In a recent study, increased rates of spinal hypotension were observed among women receiving a higher plain ropivacaine dose during cesarean section.
There is an association between spinal-induced hypotension and the plain ropivacaine dose among women receiving cesarean section, according to a recent study published in PeerJ.1
Spinal anesthesia is commonly used during cesarean section, with data indicating ropivacaine as a well-tolerated anesthetic with low central nervous system toxicity. However, plain ropivacaine has been indicated as unpredictable compared to hyperbaric ropivacaine with glucose.
The risk of the patient being exposed to bacterial, particle, or other contaminations is increased by the introduction of additional medications administered into the spine. This indicates a need to optimize plain ropivacaine administration.
Hypotension is a common adverse outcome of spinal anesthesia.2 However, there is little data about the impact of a plain ropivacaine dose on spinal hypotension incidence.1
To evaluate the association between the plain ropivacaine dose and spinal hypotension incidence in patients undergoing cesarean sections, investigators conducted a single-center retrospective study. The Anesthesia Information Management System was assessed for data from January 2018 to December 2022.
Participants included women receiving single spinal anesthesia or combined spinal-epidural anesthesia (CSE) with 0.75% ropivacaine for cesarean delivery. Those with general anesthesia or epidural anesthesia administration during cesarean section were excluded from the analysis.
Patients received spinal anesthesia in the spinal position, with the intrathecal space found using a Quincke needle (22-gauge for spinal anesthesia; Zhejiang Fert Medical Equipment Co, Ltd, China). Following administration, patients were placed in the left lateral tilt position until posture requirements were made.
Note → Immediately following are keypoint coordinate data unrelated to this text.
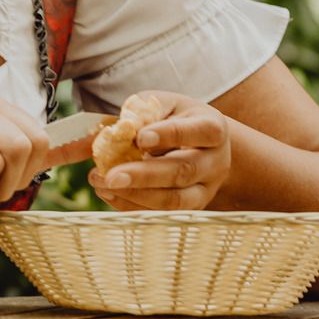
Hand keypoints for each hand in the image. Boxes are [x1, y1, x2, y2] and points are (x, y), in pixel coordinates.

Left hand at [88, 94, 230, 212]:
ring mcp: (205, 190)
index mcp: (212, 128)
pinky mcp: (191, 209)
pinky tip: (108, 194)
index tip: (140, 138)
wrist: (205, 146)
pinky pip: (162, 214)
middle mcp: (214, 162)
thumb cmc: (178, 118)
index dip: (169, 135)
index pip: (199, 131)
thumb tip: (110, 132)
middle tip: (111, 176)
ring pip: (175, 200)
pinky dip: (133, 206)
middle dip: (145, 175)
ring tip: (103, 184)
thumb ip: (140, 111)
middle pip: (184, 171)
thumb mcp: (164, 104)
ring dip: (136, 195)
Relevant data included maternal age, hypertension disorder, maternal weight, gestational age, singleton or multiple pregnancies, single spinal anesthesia or CSE, anesthesia to incision time, anesthesia to delivery time, anesthesiologist seniority, anesthesia puncture site vasopressor use, and planned or emergency surgery.
The dose of plain ropivacaine administered was reported as the primary exposure of the analysis and the frequency of spinal hypotension as the primary outcome. Vasopressor use was also reported as a secondary outcome.
Categories for plain ropivacaine doses included Q1 at 15.75 mg or under, Q2 at 15.76 to 16.50 mg, Q3 at 16.51 to 17.25 mg, and Q4 at 17.26 mg or higher. Receiver operating characteristic (ROC) curves were used to evaluate the threshold ropivacaine dose.
There were 1219 women included in the final analysis, 72.3% of whom experienced hypotension. Metaraminol administration was reported in 51.2%, ephedrine in 12.8%, and both vasopressors in 4.6%. Of patients, 26/4% were in Q1, 34.5% Q2, 15.3% Q3, and 23.8% Q4.
A higher rate of spinal hypotension was reported in the Q4 cohort vs the other cohorts, at 85.4% and 68.1%, respectively. This indicated an adjusted odds ratio (OR) of 2.71. Based on the ROC curve of 0.5748, the model was able to differentiate between patients with and without hypotension.
Similar results were reported during the sensitivity analysis, with an OR of 2.64. Additionally, while the plain ropivacaine dose was not association with ephedrine use, an association was reported between the dose and metaraminol use.
These results indicated an association between the plain ropivacaine dose during cesarean delivery and spinal-induced hypotension incidence. Investigators noted that both dose groups had significant spinal hypotension incidence requiring titration vasopressor therapy.